Oh, sorry - the prior probability that any given person is Bruce Willis is rough...

Oh, sorry - the prior probability that any given person is Bruce Willis is roughly 1 in 6x10^9.

I can follow the nice, sensible text about how you can take an initial probability of something happening, and a binary test which branches into four outcomes including genuine and false positives and genuine and false negatives, and the ratios coming from the four branches describe how accurately the test discerns the two possibilities, and the more accurate the test the more tightly coupled it is to the thing you are testing for and the more it drives the initial probability one way or the other.

"A Plan for Spam" - an initial probability than an email is spam. A test such as "does the email contain 'vi4gra'" and some probabilities calculated from your email archive of how often spam contains 'vi4gra' and how often it doesn't, and how often ham contains 'vi4gra' and how often it doesn't, and you can precisely adjust your probability of an email being spam based on whether it contains that text.
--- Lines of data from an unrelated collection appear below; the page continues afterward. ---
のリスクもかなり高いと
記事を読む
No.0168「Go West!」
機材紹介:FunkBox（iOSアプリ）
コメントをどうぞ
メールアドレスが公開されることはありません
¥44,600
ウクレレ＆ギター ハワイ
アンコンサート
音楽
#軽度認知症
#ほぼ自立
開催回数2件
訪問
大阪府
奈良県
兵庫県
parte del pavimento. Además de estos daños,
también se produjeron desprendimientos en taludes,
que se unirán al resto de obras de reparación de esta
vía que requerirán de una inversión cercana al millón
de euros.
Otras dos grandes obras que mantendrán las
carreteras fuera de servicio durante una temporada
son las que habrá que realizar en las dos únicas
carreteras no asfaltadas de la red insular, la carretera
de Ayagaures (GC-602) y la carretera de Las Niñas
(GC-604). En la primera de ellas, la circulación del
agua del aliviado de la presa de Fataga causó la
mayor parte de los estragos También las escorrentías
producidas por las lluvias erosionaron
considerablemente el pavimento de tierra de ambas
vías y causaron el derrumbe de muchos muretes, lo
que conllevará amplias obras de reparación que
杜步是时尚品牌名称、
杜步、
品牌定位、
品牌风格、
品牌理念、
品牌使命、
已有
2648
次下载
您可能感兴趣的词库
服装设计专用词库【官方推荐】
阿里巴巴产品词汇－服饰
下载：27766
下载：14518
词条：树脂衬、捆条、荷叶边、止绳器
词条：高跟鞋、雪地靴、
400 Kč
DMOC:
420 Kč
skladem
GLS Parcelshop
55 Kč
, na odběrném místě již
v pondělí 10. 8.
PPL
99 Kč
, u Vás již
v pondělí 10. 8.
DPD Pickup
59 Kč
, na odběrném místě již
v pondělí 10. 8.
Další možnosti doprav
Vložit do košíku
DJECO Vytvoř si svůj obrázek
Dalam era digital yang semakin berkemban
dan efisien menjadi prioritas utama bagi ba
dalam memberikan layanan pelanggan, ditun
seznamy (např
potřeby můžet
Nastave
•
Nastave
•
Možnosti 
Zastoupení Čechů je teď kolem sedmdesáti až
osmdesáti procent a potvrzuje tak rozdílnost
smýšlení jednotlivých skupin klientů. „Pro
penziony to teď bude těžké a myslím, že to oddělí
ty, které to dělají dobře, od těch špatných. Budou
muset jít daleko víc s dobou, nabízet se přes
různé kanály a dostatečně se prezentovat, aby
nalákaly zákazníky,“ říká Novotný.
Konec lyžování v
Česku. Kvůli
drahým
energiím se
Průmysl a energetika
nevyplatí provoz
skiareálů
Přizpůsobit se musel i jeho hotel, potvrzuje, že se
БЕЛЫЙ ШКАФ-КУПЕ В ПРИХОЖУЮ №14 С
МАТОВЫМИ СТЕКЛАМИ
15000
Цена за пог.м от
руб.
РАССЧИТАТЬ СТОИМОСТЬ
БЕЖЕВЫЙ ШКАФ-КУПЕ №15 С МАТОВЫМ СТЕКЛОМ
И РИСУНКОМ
Training it on your email archive means you can judge incoming email never seen before without being unfairly prejudiced against it just because it's new, only judging it on whether it has spammy characteristics - and Bayes' Theorem applied to your previous email _tells you what it means for an email to have spammy characteristics_, is that right?

It seems kind of straightforward, and yet I can't (yet) follow it through numerically so I clearly don't understand it; I may be glossing over big important parts of it. So if 300 people have a 30% probability of having a positive result from a mammography, and 60% of people who don't have a positive result aren't 40% less likely to not have a 1 in 10 chance of already being a winner ... wait, where did the train come into it again?